A gazillion places sell these 3' stainless braided hose kits with aluminum fittings, though from the photos none of them look like they have standard flared 1/2" fittings for mechanical fuel pump and carb. What am I missing? Some more fittings probably? What's the deal or, who makes a plug and play kit with flared fuel fittings don't want to make a career out of this project. Thanks.
Could you buy a prebent hardline from a Mustang supplier and get it close to the inlet, then go with a rubber hose from there?
That's what I'm thinking. It's a good plan to have at least a short length of rubber tubing to provide vibration relief from what I'm reading, versus a solid line. It's a pita to order stuff online when not sure exactly what's needed and the local parts jobber either don't have it or only junky imposter stuff. Fuel line isn't something to cheap out on. Braided steel hose from pump to carb would work, though.
Talked to NAPA and they sell chunks of hard line. Think I will pick up some that and a tube bender? Just like the idea of no hose clamps, or rubber line to deteriorate, especially with crossover exhaust.
On the passenger side, so it has to have more than a couple bends. Yeah, I had a mess of old hard line, and worn out fittings, hose clamps, rubber hose filter, more hard line and rubber, etc.

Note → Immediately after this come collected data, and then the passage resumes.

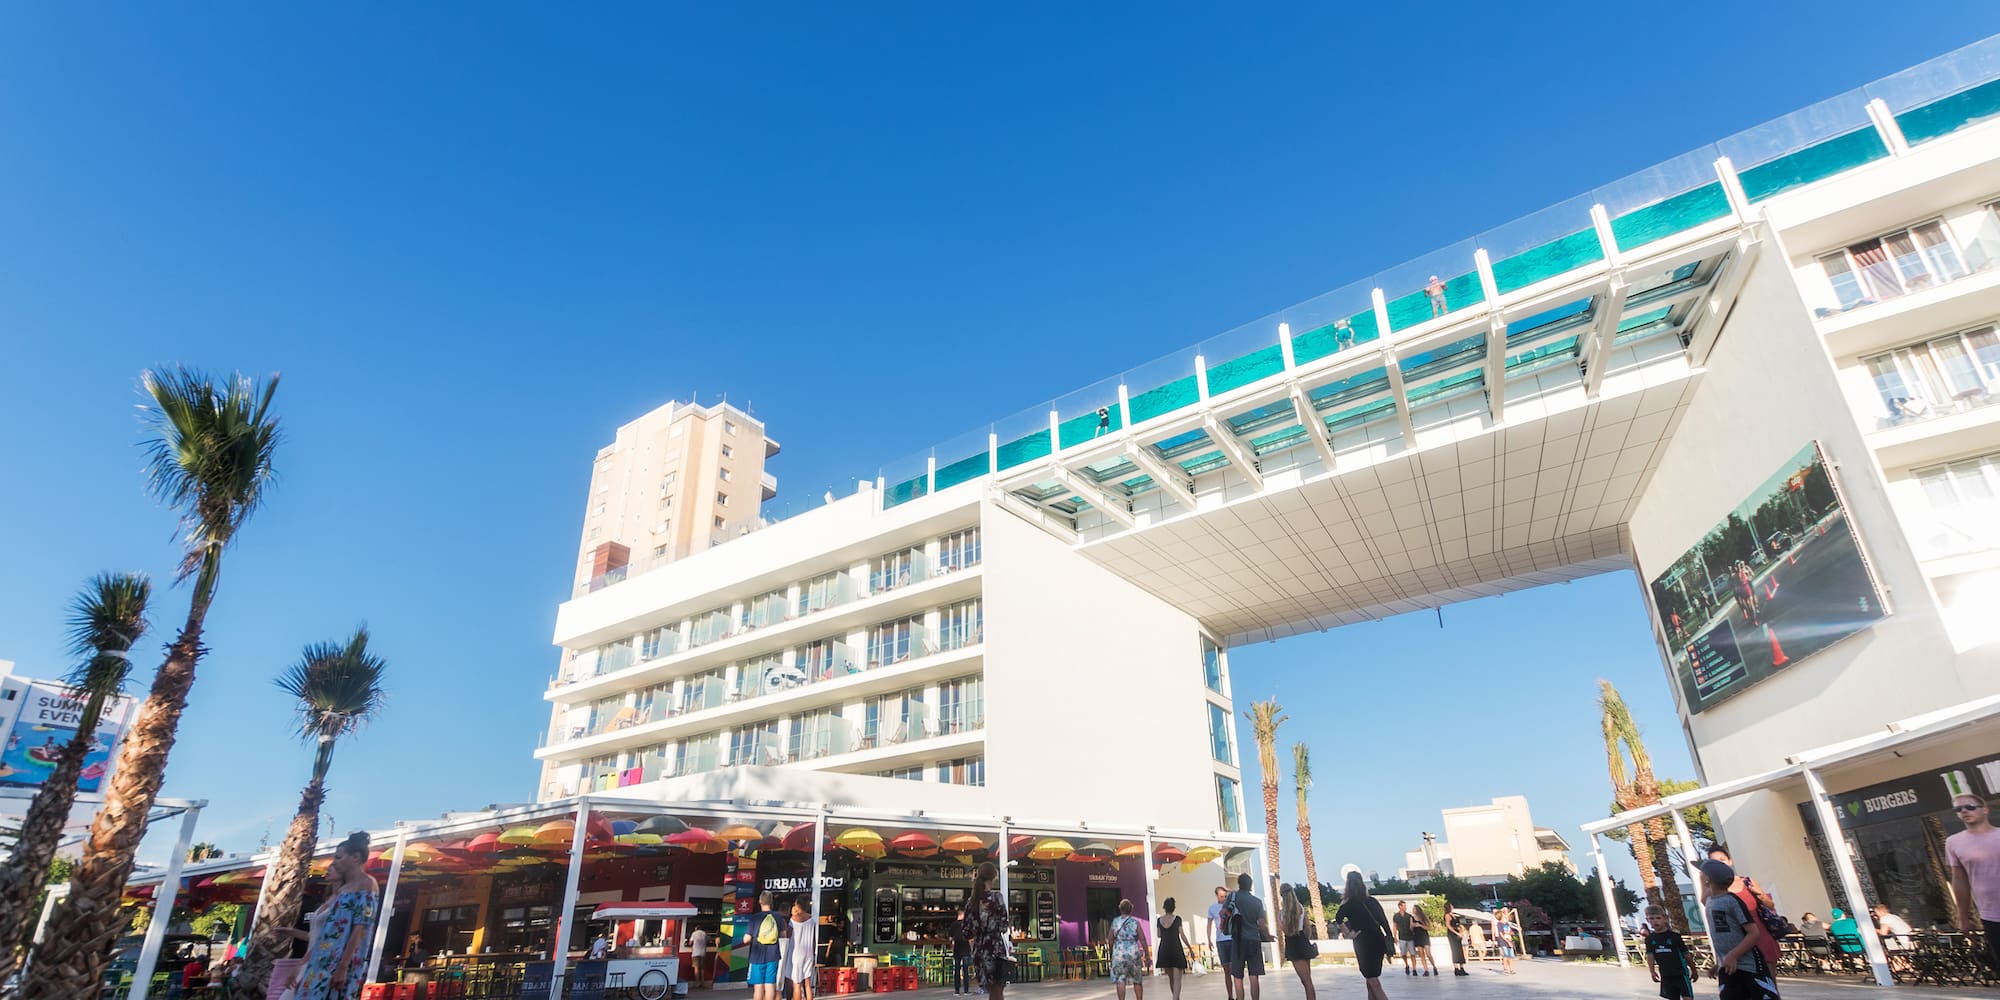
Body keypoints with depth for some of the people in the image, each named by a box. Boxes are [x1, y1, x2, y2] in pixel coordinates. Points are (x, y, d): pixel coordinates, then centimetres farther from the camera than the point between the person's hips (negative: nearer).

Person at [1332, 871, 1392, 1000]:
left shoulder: (1349, 904, -7)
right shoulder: (1372, 901, 7)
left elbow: (1338, 918, -12)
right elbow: (1384, 922, 6)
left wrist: (1349, 932, 5)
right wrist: (1390, 942, 9)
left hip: (1364, 945, -6)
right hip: (1378, 942, 6)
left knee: (1374, 984, -2)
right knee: (1371, 981, 18)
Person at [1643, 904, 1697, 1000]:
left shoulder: (1674, 935, -10)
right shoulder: (1650, 938, -1)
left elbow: (1686, 954, -1)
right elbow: (1650, 955, 1)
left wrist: (1693, 970, 5)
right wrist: (1652, 971, -5)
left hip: (1681, 973, -3)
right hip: (1665, 975, 3)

Nice new single line and fittings makes things mo better.
Went with the braided steel flex line many years ago and found it works great, just a matter of detaching at the carb and shift when working on carb and/or engine. They come precut with end pieces attached, or 'do it yourself' kits. Use caution if decide to go this route using the kit, couple different types, one requires special tools, the kit I used did not and the person behind the counter did not know the difference, then it's just a matter of selecting the correct size, shape, and type AN fittings; 6,8, 10 AN, and thread count and shape. If the Carb inlet is on the opposite side may want to consider some type of crossover at the carb???
Do I get a do over? LOL I need to get a tighter bend on the first one out of the fuel pump than the tube bender is capable of. They sell pre-flared lengths and this one is perfect tho no room for error.
That would work, though think I can make a tighter bend OK by using a socket or something like that. Going to have to hang my head in shame and buy more fuel line.
That would work, though think I can make a tighter bend OK by using a socket or something like that. Going to have to hang my head in shame and buy more fuel line.
I wouldn't worry about a tighter radius, what you have will work fine. If that piece of premade tubing is the same as most auto parts stores sell it is cheap thin wall crap and will just collapse if you try to go too small. Ask me how I know LOL. The one on my 292 looks just about like yours..
Understand one can use a spring slightly larger dia. than the fuel line is less likely to kink. If going this route suggest flare the end near the pump and install the fitting first before bending then after making the bend install the fitting and flare the end at the carb.
What am I missing? I think that looks fine. If you try to go much tighter, it will just collapse with the wrong tool, i.e. a socket. The average 90 degree nipple or elbow will just make a tighter bend which is not ideal.
Had to use a short length of hose to make that one work. My tube bending skills need practice. The Holley has the fuel inlet on the pax side so it needs a pretty sharp bend at on both ends to make it work. This will work for now. Not so much a tighter bend but closer to the outlet on the pump. Running better than ever!